PROMPT:
Answer these questions using the page on the Trojan War.
1. In The Iliad, who does Prince Paris of Troy steal from King Menelaus?
2. Which warrior leads the Greeks who lay siege to Troy?
3. Archaeologists digging into the myth believe the war may have been a process rather than what?

------ EXTRACT TO READ ------

Minggu, 08 April 2012

Trojan War Myth orReality?

Did the city of Troy really exist? Is the Trojan
War myth or military reality? And what about
that giant horse?
In the Greek poem The Iliad, the basis for
Troy, Prince Paris of Troy steals the gorgeous
Helen, of Greece, from her husband, King
Menelaus. The act brings the two nations to
war, and eventually Greeks led by the warrior
Achilles lay siege to Troy. The poet Homer
probably wrote the epic several hundred
years after the war is supposed to have taken
place. Much of it is no doubt fantasy. No
evidence that Achilles or Helen exist.
Not single Event
Archaeologists who have been digging into
the myth of Homer's poem believe the
legendary war may have been a process
rather than a single event. Eric Cline cline said
Trojan war or wars took place, and that
Homer chose to write about one or more of
them by making it into a great ten-year-long
saga.

------ SUPPLIED MATERIAL ------

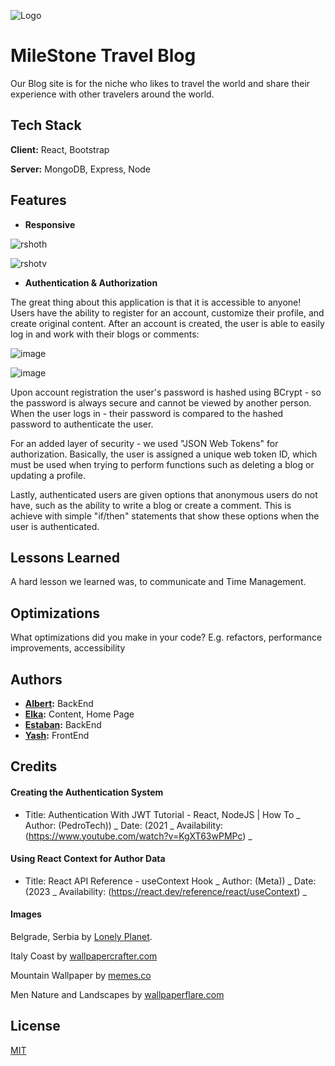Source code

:![Logo](https://github.com/DJFancyAl/Travel-Blog/assets/104106586/2b361142-ef0a-4eb9-a24c-c587c0da1486)

# MileStone Travel Blog

Our Blog site is for the niche who likes to travel the world and share their experience with other travelers around the world.

## Tech Stack

**Client:** React, Bootstrap

**Server:** MongoDB, Express, Node

## Features

- **Responsive**

![rshoth](https://github.com/DJFancyAl/Travel-Blog/assets/104106586/be56dc5a-1190-4ebc-94c3-93f821b41b68)

![rshotv](https://github.com/DJFancyAl/Travel-Blog/assets/104106586/ff70c031-98b6-46fe-81f4-a582a29076a7)

- **Authentication & Authorization**

The great thing about this application is that it is accessible to anyone! Users have the ability to register for an account, customize their profile, and create original content. After an account is created, the user is able to easily log in and work with their blogs or comments:

![image](https://github.com/DJFancyAl/Travel-Blog/assets/80846699/d896047e-87c0-4c93-a410-6f3b3d243919)

![image](https://github.com/DJFancyAl/Travel-Blog/assets/80846699/fc8299ca-813b-45df-beb0-25c8390870d1)

Upon account registration the user's password is hashed using BCrypt - so the password is always secure and cannot be viewed by another person. When the user logs in - their password is compared to the hashed password to authenticate the user.

For an added layer of security - we used "JSON Web Tokens" for authorization. Basically, the user is assigned a unique web token ID, which must be used when trying to perform functions such as deleting a blog or updating a profile.

Lastly, authenticated users are given options that anonymous users do not have, such as the ability to write a blog or create a comment. This is achieve with simple "if/then" statements that show these options when the user is authenticated.

## Lessons Learned

A hard lesson we learned was, to communicate and Time Management.

## Optimizations

What optimizations did you make in your code? E.g. refactors, performance improvements, accessibility

## Authors

- **[Albert](https://github.com/DJFancyAl):** BackEnd
- **[Elka](https://github.com/Elka1214):** Content, Home Page
- **[Estaban](https://github.com/ebarroso2214):** BackEnd
- **[Yash](https://github.com/YashxPatel):** FrontEnd

## Credits

#### Creating the Authentication System

- Title: Authentication With JWT Tutorial - React, NodeJS | How To _ Author: (PedroTech)) _ Date: (2021 _ Availability: (https://www.youtube.com/watch?v=KgXT63wPMPc) _

#### Using React Context for Author Data

- Title: React API Reference - useContext Hook _ Author: (Meta)) _ Date: (2023 _ Availability: (https://react.dev/reference/react/useContext) _

#### Images

Belgrade, Serbia by [Lonely Planet](https://lp-cms-production.imgix.net/features/2017/09/Belgrade-Knez-Mihailova-street-af958c3aa30c.jpg?auto=format&fit=crop&ar=1:1&q=75&w=1024).

Italy Coast by [wallpapercrafter.com](https://wallpapercrafter.com/th800/33038-Italy-coast-4K-4k-wallpaper-4K-Tyrrhenian-Sea-houses-sky-clouds-booking-rest-travel.jpg)

Mountain Wallpaper by [memes.co](https://memes.co.in/wallpapers/uploads/1625904083.jpg)

Men Nature and Landscapes by [wallpaperflare.com](https://c0.wallpaperflare.com/preview/453/499/723/men-nature-and-landscapes-travel-adventure.jpg)

## License

[MIT](https://choosealicense.com/licenses/mit/)
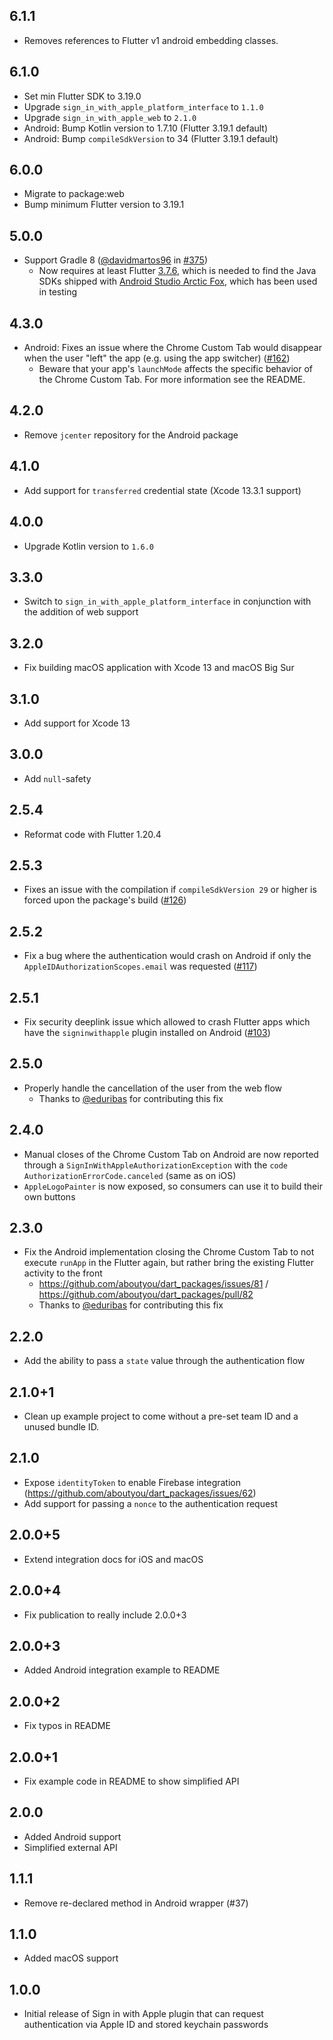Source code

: ## 6.1.1

- Removes references to Flutter v1 android embedding classes.

## 6.1.0

- Set min Flutter SDK to 3.19.0
- Upgrade `sign_in_with_apple_platform_interface` to `1.1.0`
- Upgrade `sign_in_with_apple_web` to `2.1.0`
- Android: Bump Kotlin version to 1.7.10 (Flutter 3.19.1 default)
- Android: Bump `compileSdkVersion` to 34 (Flutter 3.19.1 default)

## 6.0.0

- Migrate to package:web
- Bump minimum Flutter version to 3.19.1

## 5.0.0

- Support Gradle 8 ([@davidmartos96](https://github.com/davidmartos96) in [#375](https://github.com/aboutyou/dart_packages/pull/375))
  - Now requires at least Flutter [3.7.6](https://github.com/flutter/flutter/wiki/Hotfixes-to-the-Stable-Channel#376-mar-01-2023), which is needed to find the Java SDKs shipped with [Android Studio Arctic Fox](https://android-developers.googleblog.com/2021/07/android-studio-arctic-fox-202031-stable.html), which has been used in testing

## 4.3.0

- Android: Fixes an issue where the Chrome Custom Tab would disappear when the user "left" the app (e.g. using the app switcher) ([#162](https://github.com/aboutyou/dart_packages/issues/162))
  - Beware that your app's `launchMode` affects the specific behavior of the Chrome Custom Tab. For more information see the README.

## 4.2.0

- Remove `jcenter` repository for the Android package

## 4.1.0

- Add support for `transferred` credential state (Xcode 13.3.1 support) 

## 4.0.0

- Upgrade Kotlin version to `1.6.0`

## 3.3.0

- Switch to `sign_in_with_apple_platform_interface` in conjunction with the addition of web support

## 3.2.0

- Fix building macOS application with Xcode 13 and macOS Big Sur

## 3.1.0

- Add support for Xcode 13

## 3.0.0

- Add `null`-safety

## 2.5.4

- Reformat code with Flutter 1.20.4

## 2.5.3

- Fixes an issue with the compilation if `compileSdkVersion 29` or higher is forced upon the package's build ([#126](https://github.com/aboutyou/dart_packages/pull/126))

## 2.5.2

- Fix a bug where the authentication would crash on Android if only the `AppleIDAuthorizationScopes.email` was requested ([#117](https://github.com/aboutyou/dart_packages/pull/117))

## 2.5.1

- Fix security deeplink issue which allowed to crash Flutter apps which have the `signinwithapple` plugin installed on Android ([#103](https://github.com/aboutyou/dart_packages/pull/103))

## 2.5.0

- Properly handle the cancellation of the user from the web flow
  - Thanks to [@eduribas](https://github.com/eduribas) for contributing this fix

## 2.4.0

- Manual closes of the Chrome Custom Tab on Android are now reported through a `SignInWithAppleAuthorizationException` with the `code` `AuthorizationErrorCode.canceled` (same as on iOS)
- `AppleLogoPainter` is now exposed, so consumers can use it to build their own buttons

## 2.3.0

- Fix the Android implementation closing the Chrome Custom Tab to not execute `runApp` in the Flutter again, but rather bring the existing Flutter activity to the front
  - https://github.com/aboutyou/dart_packages/issues/81 / https://github.com/aboutyou/dart_packages/pull/82
  - Thanks to [@eduribas](https://github.com/eduribas) for contributing this fix

## 2.2.0

- Add the ability to pass a `state` value through the authentication flow

## 2.1.0+1

- Clean up example project to come without a pre-set team ID and a unused bundle ID.

## 2.1.0

- Expose `identityToken` to enable Firebase integration (https://github.com/aboutyou/dart_packages/issues/62)
- Add support for passing a `nonce` to the authentication request

## 2.0.0+5

- Extend integration docs for iOS and macOS

## 2.0.0+4

- Fix publication to really include 2.0.0+3

## 2.0.0+3

- Added Android integration example to README

## 2.0.0+2

- Fix typos in README

## 2.0.0+1

- Fix example code in README to show simplified API

## 2.0.0

- Added Android support
- Simplified external API

## 1.1.1

- Remove re-declared method in Android wrapper (#37)

## 1.1.0

- Added macOS support

## 1.0.0

- Initial release of Sign in with Apple plugin that can request authentication via Apple ID and stored keychain passwords
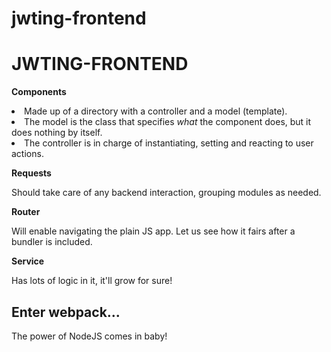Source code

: <h1>jwting-frontend</h1>

<h1>JWTING-FRONTEND</h1>

<b>Components</b>

<li>Made up of a directory with a controller and a model (template).</li>
<li>The model is the class that specifies <i>what</i> the component does, but it does nothing by itself.</li>
<li>The controller is in charge of instantiating, setting and reacting to user actions.</li>

<b>Requests</b>

Should take care of any backend interaction, grouping modules as needed.

<b>Router</b>

Will enable navigating the plain JS app. Let us see how it fairs after a bundler is included.

<b>Service</b>

Has lots of logic in it, it'll grow for sure!

<h2>Enter webpack...</h2>

The power of NodeJS comes in baby!
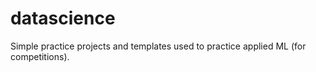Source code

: # datascience
Simple practice projects and templates used to practice applied ML (for competitions).
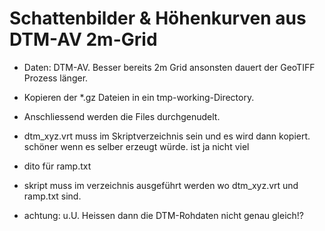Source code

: Schattenbilder & Höhenkurven aus DTM-AV 2m-Grid
===============================================

* Daten: DTM-AV. Besser bereits 2m Grid ansonsten dauert der GeoTIFF Prozess länger.
* Kopieren der *.gz Dateien in ein tmp-working-Directory. 
* Anschliessend werden die Files durchgenudelt.
* dtm_xyz.vrt muss im Skriptverzeichnis sein und es wird dann kopiert. schöner wenn es selber erzeugt würde. ist ja nicht viel
* dito für ramp.txt

* skript muss im verzeichnis ausgeführt werden wo dtm_xyz.vrt und ramp.txt sind.
* achtung: u.U. Heissen dann die DTM-Rohdaten nicht genau gleich!?
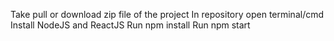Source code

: Take pull or download zip file of the project
In repository open terminal/cmd
Install NodeJS and ReactJS
Run npm install
Run npm start
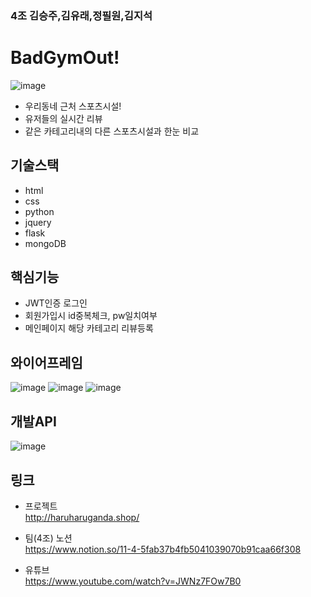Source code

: ### 4조 김승주,김유래,정필원,김지석

# BadGymOut!
![image](https://user-images.githubusercontent.com/86154028/207250063-3aab3e56-3f9b-4090-bde9-32d5cfdc3b6a.png)

- 우리동네 근처 스포츠시설!  
- 유저들의 실시간 리뷰 
- 같은 카테고리내의 다른 스포츠시설과 한눈 비교  


## 기술스택
- html
- css
- python
- jquery
- flask
- mongoDB


## 핵심기능
- JWT인증 로그인  
- 회원가입시 id중복체크, pw일치여부  
- 메인페이지 해당 카테고리 리뷰등록   

## 와이어프레임
![image](https://user-images.githubusercontent.com/86154028/207249632-8466cb36-0834-4dff-82a0-277f5043cfe0.png)
![image](https://user-images.githubusercontent.com/86154028/207249571-c253a61f-3a26-4886-8d3c-4a9621772497.png)
![image](https://user-images.githubusercontent.com/86154028/207249509-434ec095-3c29-4b97-b07a-9fac700efcf3.png)


## 개발API
![image](https://user-images.githubusercontent.com/86154028/207249349-aefff7be-535d-4db6-8876-df878363d5c5.png)


## 링크
- 프로젝트  
http://haruharuganda.shop/

- 팀(4조) 노션  
https://www.notion.so/11-4-5fab37b4fb5041039070b91caa66f308

- 유튜브  
https://www.youtube.com/watch?v=JWNz7FOw7B0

------

RESPONSE FOR THIS EXERCISE:
1. Helen
2. Achilles
3. A single event